Nükleer tesislerde radyoaktif atıklar genellikle katı, sıvı ve gaz şeklinde olabiliyor. Nükleer atıklarda şiddetli radyoaktif ve kimyasal kirlilik söz konusu olduğundan bu tür atıkların sürekli kontrol edilmesi ve çevreye sızması engellenmesi gerekiyor. Nükleer atıklar kontrol edilmeden çevreye bırakıldığı takdirde toprağı, atmosferi, yüzeysel suları, yeraltı su kaynaklarını, ırmakları, göletleri, denizleri ve kısaca her yeri ve her şeyi etkilemenin yanında gıda maddeleri zincirinde bedenimize de girerek telafisi asla mümkün olmayan zararlara yol açabilir.
Nükleer atıkların radyoaktif etkileri bakımından kontrol etme zaruretinden başka, bu atıkların kimyasal zararları bakımından da kontrol edilmesi gerekiyor ve bunun için radyo-kimya laboratuvarı bulunuyor. Bu laboratuvarın uzmanından burada yapılan çalışmaların hakkında bilgi istiyoruz. Uzmanımız şöyle anlatıyor:
Bu laboratuvar, radyo-kimya laboratuvarıdır ve iki temel görevi vardır. Bu sisteme giren her türlü sıvı atık bileşenleri ve radyoaktif madde çeşitleri bakımından tespit ediliyor ve ardından bu laboratuvara geliyor. Daha sonra önceden belirlenen yöntemlere göre atıklar kontrol ediliyor. Bu yöntemler cevaba ulaşamazsa, deneyler farklı şekillerde devam ediyor.
Uzmanımız şöyle devam ediyor:
Atıkların tespiti için bu atıklar radyoaktif atık da olduğundan herhangi bir laboratuvarda kontrol edilemiyor ve bunun için çok özel teçhizat ve cihazlar gerekiyor ki tüm bunları bu radyo-kimya laboratuvarımızda tedarik etmiş bulunuyor.

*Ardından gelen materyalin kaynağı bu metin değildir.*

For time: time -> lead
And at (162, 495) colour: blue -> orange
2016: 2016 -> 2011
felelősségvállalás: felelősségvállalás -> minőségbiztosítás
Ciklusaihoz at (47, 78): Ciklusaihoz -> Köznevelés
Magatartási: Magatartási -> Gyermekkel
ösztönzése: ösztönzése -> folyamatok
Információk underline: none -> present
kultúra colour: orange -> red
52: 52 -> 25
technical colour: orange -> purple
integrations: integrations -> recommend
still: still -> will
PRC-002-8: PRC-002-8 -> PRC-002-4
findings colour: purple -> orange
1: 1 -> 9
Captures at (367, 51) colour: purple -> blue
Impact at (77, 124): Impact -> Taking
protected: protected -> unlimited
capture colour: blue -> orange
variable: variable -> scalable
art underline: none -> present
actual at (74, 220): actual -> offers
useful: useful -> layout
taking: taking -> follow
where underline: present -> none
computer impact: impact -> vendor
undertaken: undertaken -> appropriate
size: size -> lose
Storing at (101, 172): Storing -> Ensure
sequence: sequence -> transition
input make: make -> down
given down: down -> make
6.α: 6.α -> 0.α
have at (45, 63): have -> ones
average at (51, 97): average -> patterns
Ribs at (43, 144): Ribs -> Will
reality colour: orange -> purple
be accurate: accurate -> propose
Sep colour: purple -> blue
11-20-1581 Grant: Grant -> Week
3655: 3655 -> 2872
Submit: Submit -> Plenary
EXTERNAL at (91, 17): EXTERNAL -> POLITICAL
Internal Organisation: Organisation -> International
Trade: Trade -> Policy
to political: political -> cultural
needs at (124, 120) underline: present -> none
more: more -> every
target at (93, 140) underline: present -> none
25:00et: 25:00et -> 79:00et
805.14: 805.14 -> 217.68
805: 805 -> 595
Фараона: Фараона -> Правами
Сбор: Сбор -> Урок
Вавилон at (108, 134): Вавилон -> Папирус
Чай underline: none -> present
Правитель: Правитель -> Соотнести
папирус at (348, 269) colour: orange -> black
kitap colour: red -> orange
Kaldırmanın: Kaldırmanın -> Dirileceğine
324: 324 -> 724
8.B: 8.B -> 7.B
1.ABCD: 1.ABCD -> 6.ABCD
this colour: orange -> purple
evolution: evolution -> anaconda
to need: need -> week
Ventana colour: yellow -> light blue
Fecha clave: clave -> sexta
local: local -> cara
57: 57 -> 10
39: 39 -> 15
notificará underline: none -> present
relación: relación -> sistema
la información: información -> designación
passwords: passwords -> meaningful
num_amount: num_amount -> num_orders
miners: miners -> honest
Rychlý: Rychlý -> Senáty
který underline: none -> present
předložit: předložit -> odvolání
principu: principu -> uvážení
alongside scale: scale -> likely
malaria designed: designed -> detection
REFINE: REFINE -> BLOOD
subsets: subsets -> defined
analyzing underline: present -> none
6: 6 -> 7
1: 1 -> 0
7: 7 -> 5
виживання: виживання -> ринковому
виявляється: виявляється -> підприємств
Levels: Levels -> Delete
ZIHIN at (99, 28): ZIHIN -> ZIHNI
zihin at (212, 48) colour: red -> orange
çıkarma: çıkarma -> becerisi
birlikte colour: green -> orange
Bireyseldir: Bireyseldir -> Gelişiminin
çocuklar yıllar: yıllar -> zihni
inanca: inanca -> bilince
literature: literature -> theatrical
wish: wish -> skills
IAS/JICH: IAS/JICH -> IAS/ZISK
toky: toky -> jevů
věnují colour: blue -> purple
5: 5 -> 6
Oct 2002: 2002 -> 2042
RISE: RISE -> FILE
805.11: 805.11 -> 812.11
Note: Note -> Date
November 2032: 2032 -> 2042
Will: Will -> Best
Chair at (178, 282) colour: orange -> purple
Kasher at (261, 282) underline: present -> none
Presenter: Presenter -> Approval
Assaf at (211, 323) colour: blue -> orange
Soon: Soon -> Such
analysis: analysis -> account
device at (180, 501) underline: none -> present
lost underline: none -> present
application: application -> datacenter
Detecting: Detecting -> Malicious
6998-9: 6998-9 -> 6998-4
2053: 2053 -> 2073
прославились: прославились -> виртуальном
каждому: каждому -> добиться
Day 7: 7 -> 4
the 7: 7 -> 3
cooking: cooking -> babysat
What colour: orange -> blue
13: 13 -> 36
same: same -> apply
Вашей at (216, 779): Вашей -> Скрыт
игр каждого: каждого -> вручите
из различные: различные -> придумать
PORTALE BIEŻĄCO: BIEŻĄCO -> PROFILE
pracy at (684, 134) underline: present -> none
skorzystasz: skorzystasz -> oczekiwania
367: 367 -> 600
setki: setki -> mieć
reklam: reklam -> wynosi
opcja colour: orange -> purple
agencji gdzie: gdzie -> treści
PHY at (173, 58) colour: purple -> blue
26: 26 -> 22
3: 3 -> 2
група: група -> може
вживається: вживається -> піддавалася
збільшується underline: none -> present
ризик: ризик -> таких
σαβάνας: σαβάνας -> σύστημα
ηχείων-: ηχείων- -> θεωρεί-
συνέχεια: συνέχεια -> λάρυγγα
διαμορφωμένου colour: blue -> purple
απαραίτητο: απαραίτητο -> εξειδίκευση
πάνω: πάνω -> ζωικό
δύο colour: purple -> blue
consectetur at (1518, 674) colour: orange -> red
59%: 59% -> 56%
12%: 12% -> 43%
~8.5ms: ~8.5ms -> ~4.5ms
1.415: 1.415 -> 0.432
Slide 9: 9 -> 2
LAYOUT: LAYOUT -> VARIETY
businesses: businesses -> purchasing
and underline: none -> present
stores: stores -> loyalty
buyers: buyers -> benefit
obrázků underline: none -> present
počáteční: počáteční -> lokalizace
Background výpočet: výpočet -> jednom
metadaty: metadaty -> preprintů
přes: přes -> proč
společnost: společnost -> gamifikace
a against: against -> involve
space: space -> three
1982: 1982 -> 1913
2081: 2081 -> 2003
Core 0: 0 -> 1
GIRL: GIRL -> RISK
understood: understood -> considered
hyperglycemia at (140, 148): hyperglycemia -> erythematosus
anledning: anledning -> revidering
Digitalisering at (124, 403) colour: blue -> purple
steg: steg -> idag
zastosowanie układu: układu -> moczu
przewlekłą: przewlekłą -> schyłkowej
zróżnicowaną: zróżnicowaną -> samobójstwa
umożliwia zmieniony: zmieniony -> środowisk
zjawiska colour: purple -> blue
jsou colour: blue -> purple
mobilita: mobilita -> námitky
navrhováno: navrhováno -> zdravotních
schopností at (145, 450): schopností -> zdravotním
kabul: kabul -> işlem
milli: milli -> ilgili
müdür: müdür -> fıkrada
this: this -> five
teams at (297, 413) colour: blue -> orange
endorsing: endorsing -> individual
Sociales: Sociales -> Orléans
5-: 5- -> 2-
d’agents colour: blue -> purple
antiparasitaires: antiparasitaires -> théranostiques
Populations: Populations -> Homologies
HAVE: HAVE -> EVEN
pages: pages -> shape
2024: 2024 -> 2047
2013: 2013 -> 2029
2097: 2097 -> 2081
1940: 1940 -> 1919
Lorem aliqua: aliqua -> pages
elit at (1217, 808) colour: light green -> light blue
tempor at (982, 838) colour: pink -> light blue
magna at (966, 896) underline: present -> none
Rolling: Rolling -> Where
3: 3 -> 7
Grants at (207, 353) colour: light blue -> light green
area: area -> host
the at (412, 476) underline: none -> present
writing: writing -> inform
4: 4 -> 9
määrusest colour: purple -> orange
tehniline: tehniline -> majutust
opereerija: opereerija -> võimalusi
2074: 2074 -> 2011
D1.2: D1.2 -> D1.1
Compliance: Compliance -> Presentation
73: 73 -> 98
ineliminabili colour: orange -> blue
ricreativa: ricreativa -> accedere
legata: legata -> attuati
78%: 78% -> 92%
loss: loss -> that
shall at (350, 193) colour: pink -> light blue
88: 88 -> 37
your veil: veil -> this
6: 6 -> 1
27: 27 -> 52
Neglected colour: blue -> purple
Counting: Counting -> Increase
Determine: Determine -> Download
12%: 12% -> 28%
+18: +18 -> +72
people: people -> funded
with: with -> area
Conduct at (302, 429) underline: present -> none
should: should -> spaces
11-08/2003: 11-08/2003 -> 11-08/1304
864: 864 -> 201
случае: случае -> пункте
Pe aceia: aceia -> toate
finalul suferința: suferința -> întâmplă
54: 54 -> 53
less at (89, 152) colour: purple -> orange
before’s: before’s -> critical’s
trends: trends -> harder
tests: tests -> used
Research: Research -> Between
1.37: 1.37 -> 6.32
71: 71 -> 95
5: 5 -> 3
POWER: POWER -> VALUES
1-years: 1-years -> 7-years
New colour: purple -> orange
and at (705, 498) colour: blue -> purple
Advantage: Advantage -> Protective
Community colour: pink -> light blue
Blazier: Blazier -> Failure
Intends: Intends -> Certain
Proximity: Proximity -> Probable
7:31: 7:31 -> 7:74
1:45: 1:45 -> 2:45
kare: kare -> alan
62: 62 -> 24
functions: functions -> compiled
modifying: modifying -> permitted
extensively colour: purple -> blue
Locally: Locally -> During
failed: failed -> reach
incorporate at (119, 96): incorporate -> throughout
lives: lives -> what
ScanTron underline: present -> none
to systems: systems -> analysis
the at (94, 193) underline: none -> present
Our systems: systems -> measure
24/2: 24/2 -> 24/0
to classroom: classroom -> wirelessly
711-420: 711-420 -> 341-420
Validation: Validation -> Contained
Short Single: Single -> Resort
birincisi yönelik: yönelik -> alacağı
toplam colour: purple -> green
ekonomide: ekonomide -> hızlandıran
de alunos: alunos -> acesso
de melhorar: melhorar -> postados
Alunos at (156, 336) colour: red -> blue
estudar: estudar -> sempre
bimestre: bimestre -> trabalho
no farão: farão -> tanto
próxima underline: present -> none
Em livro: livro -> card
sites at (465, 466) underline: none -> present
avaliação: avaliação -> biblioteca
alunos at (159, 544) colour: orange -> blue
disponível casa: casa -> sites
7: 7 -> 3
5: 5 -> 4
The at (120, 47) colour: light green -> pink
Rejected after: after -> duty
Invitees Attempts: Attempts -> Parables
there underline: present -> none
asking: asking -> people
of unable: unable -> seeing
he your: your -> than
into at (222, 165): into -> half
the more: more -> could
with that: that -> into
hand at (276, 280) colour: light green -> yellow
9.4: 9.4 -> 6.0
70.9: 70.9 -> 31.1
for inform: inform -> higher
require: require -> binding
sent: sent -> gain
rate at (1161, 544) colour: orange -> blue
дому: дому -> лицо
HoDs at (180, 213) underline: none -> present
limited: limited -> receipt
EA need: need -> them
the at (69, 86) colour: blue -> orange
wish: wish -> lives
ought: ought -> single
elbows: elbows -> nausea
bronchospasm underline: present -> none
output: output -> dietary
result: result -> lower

Günümüzde atıklar insan yaşamının ayrılmaz bir parçasını oluşturuyor, öyle ki her gün milyarlarca ton atık insanlar tarafından üretiliyor. Bu atıkların bazıları yeniden geri kazanılıyor, bazıları yakılıyor ve bazıları yok ediliyor. Sanayi alanında ve özellikle nükleer sanayide de atıklar bulunuyor, fakat bu atıklar sohbetimiz boyunca anlatmaya çalıştığımız gibi çok özeldir ve özel ilgi gerektiriyor.